What a perfectly gorgeous day we had last Sunday for a bee yard inspection.
Maribeth and her husband Dean visited the farm, and we all had the nicest time laughing, trading stories, eating a long, leisurely, family style dinner (the first time she and I had cooked together, which was really fun!) and of course loving and admiring the bees.
Well, she and I loved and admired the bees. Our husbands have bonded over a general distaste for or at least mistrust of the buzzing, swarming creatures. They talk a lot about “hot hives” and how they need to be controlled or punched in their little faces because of the mowing difficulties they present, and both men complain good naturedly about how much money their wives spend on sugar for bee yard welfare efforts.
Now you know. Beekeeping is sometimes a controversial topic in marriages.
By the way, dinner was scrumptious. We feasted on roasted garlic-lemon chicken, fried garden squash, and this beautiful tomato tart, also using fresh garden produce. If you have not yet tried Edie’s tomato tart, please do so pronto. It’s prime time for fresh garden tomatoes, and this flavor combination is a sure bet. Just use your favorite pie crust recipe and have some fun. We loved it! Zero leftovers.
Okay. The bees.
There was really good news and surprising news.
The good news is that both hives are thriving. They are free of wax moths and all other problematic invasions. They are multiplying like crazy. And they are pulling out foundation on most, nearly all, of the frames. There is lots and lots of brood in each of the colonies, which is evidence of a queen, though we didn’t exactly see either matriarch. That’s okay.
Also, we didn’t even need to smoke the bees. Maribeth paid them a lovely compliment by calling them “exceptionally gentle.” Swoon! I know this is irrational, but that felt as good as if someone had paid my own daughters a compliment for their good manners or something. As if I personally have a single thing to do with the bees’ temperament. How ’bout we just catalog that warm fuzzy feeling among the many ways our friends and family have described the Lazy W: peaceful, life giving, loving. This is our dream.
Okay. More good news is that there’s a little honey in each hive, which means the bees are working toward a winter supply.
This also points to the surprising news, however, which is that there is not as much honey there as I had thought. If you’ve noticed me mentioning here or on Facebook that on warm days I can smell honey from the garden gate, that’s true; but perhaps it’s more the comb or the nectar warming up that makes that lovely perfume. And the glossy cells I’ve seen while stealing a quick peek inside the hives are not surplus honey at all. It’s very little compared to how many bees are populating the boxes. They will need every bit of that and more to survive the winter.
So. I will not be harvesting honey this summer, and our “welfare” feeding efforts will continue. I am totally, one hundred percent, whole heartedly okay with this, because the bees are happy. We have survived the first season with two new colonies. I have learned more. And, thanks to my Dad’s carpentry skills and generosity, I’m better prepared for the future this time. Maybe I’ll even learn to make splits or catch swarms.
One of the funnest parts of Sunday’s inspection was witnessing the birth of a baby honey bee. Can you even imagine the minuscule, delicate sweetness of that moment?
We caught it quite by accident, having noticed among so many crawling, working bees, their hineys up to the sun, one little bee face. A very tiny, pale one. Look in this photo below, how you can see the bees buried face down in the cells, working, hineys up to the sun…
Well somewhere on one of the frames we noticed a small, pale face instead of a hiney, and it was so obvious, so different, we froze all activity to watch.

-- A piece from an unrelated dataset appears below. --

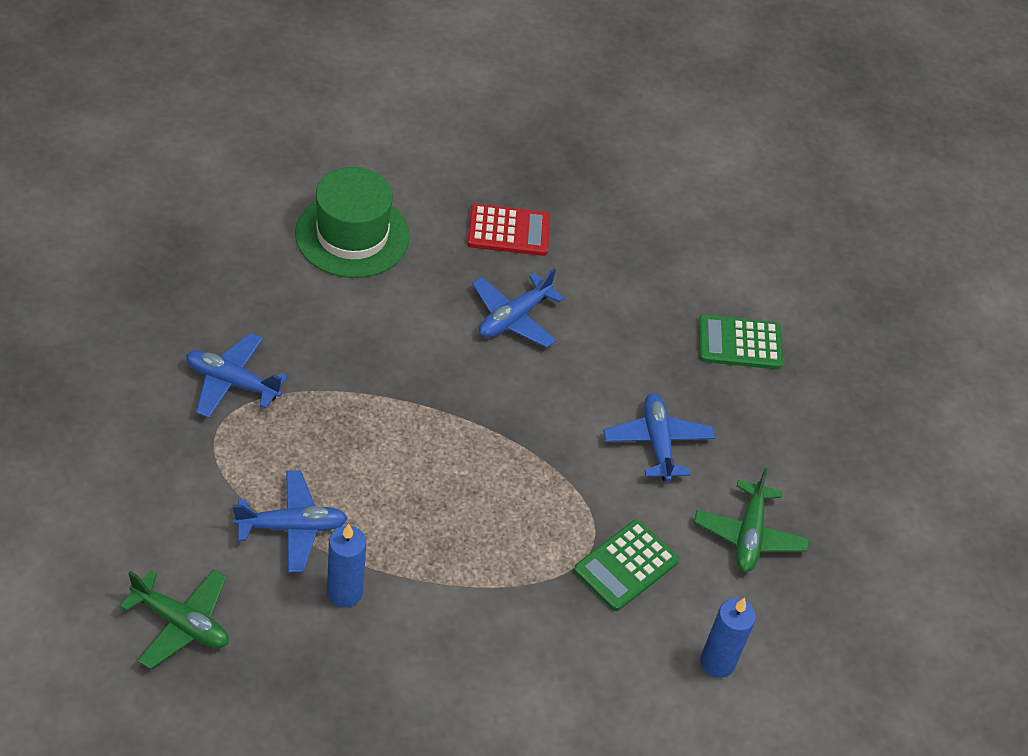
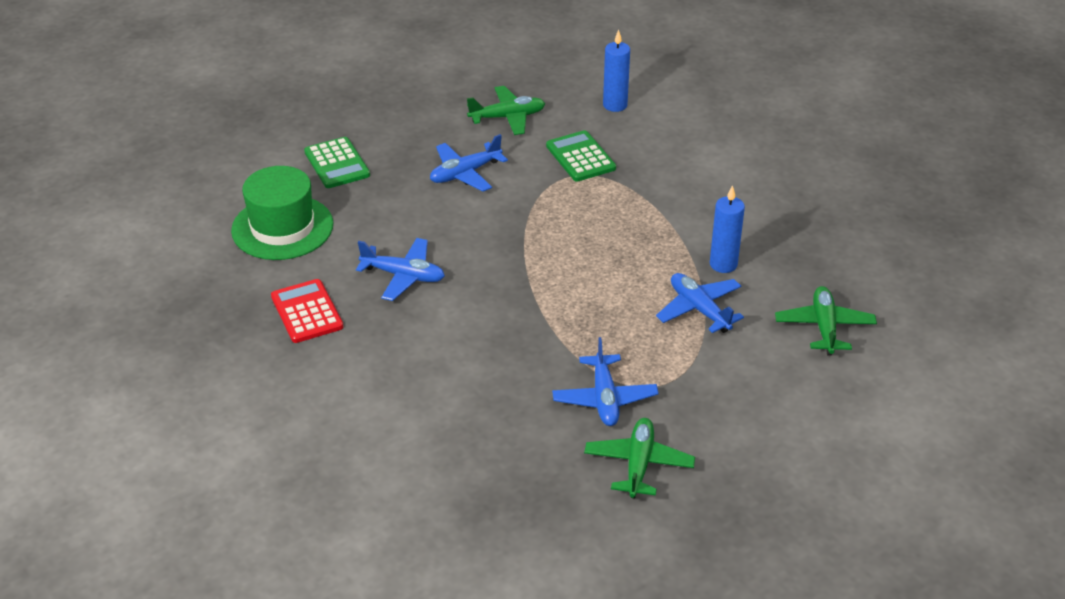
camera: 110 degrees left, 10 degrees down
(135, 363) = (638, 464): none -> green plane
(352, 235) = (384, 400): green hat -> green hat (282, 227)
(626, 566) = (580, 157): green calculator -> green calculator turned 135 degrees counterclockwise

How I wish we had video to share or even one photo of that amazing moment, but try to forgive us because we were both dressed to the hilt in bees suits and veils, and operating smart phones with heavy gloves is tricky at best. All hail National Geographic, right? And just try to get honeybees to pose artfully for you. It is really truly not happening. We didn’t know until much later which photos turned out.

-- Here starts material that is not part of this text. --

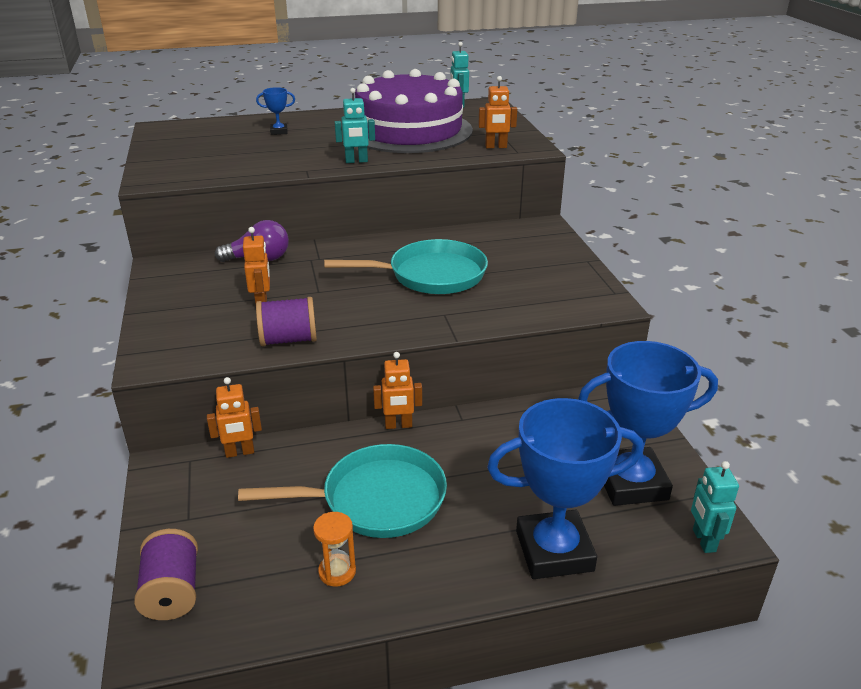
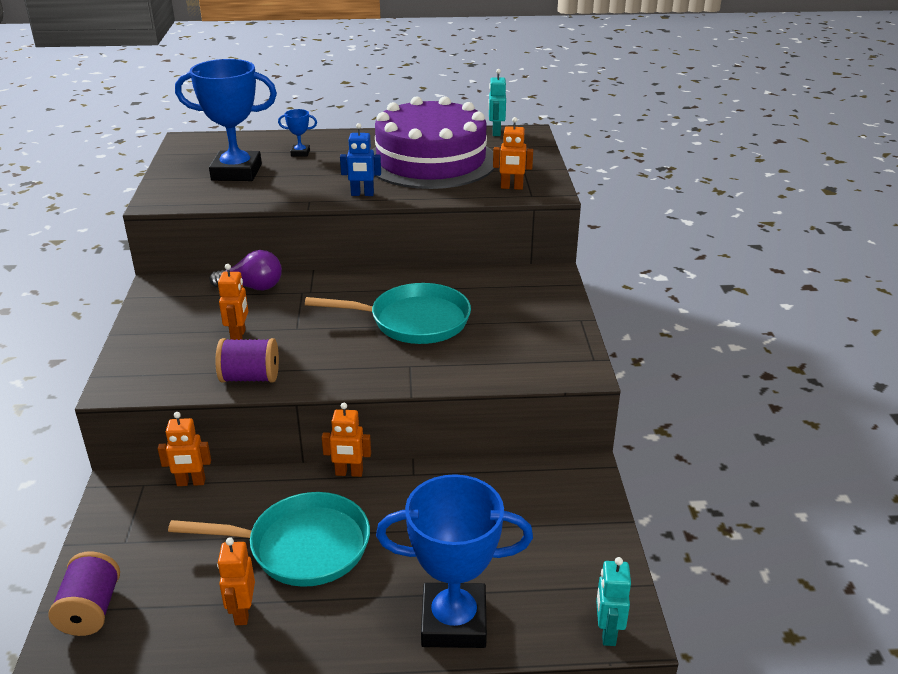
camera: 10 degrees right, 0 degrees up
(337, 572) = (242, 612): orange hourglass -> orange robot
(356, 161) = (362, 194): turquoise robot -> blue robot
(631, 483) = (558, 562): blue trophy -> blue trophy (236, 172)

So as Maribeth and I watched silently, this speck of a creature chewed her way out of a snug, waxy cell, emerging very slowly into the fresh air. She was surrounded by busy bees (forgive the cliche) who just continued their work as she birthed herself. Another bee was chewing out of a cell adjacent to hers, and we were captivated.

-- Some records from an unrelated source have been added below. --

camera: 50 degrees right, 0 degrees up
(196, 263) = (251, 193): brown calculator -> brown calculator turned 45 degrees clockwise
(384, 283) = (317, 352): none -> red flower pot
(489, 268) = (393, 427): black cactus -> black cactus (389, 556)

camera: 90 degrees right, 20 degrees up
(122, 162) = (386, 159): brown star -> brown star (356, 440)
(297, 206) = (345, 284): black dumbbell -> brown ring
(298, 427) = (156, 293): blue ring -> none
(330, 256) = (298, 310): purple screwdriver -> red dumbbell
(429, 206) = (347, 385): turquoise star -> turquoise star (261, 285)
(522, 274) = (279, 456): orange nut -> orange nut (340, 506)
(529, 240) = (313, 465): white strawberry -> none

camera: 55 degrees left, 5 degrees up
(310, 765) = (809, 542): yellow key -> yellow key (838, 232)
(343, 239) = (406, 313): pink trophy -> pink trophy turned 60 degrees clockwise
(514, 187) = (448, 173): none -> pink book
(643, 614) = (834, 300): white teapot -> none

I just wanted to share that with you. It was certainly a gift, to see her born. I tried relaying the joy to Handsome but he was still pretty wound up about the cost of sugar.
To round out this memory, here’s a quote from The Secret Life of Bees…
A true beekeeper. The words caused a fullness in me, and right at that moment an explosion of blackbirds lifted off the ground in a clearing a short distance away and filled up the whole sky. I said to myself, will wonders never cease?
Thank you so much, Maribeth, from the bottom of my heart. You will never know how much I appreciate your gentle encouragement and generosity with your time and knowledge. We love having you and Dean as friends and mentors, and I love that you have helped me resurrect a family tradition. It’s the most beautiful thing.
Celebrate your progress, friends, and be sweet.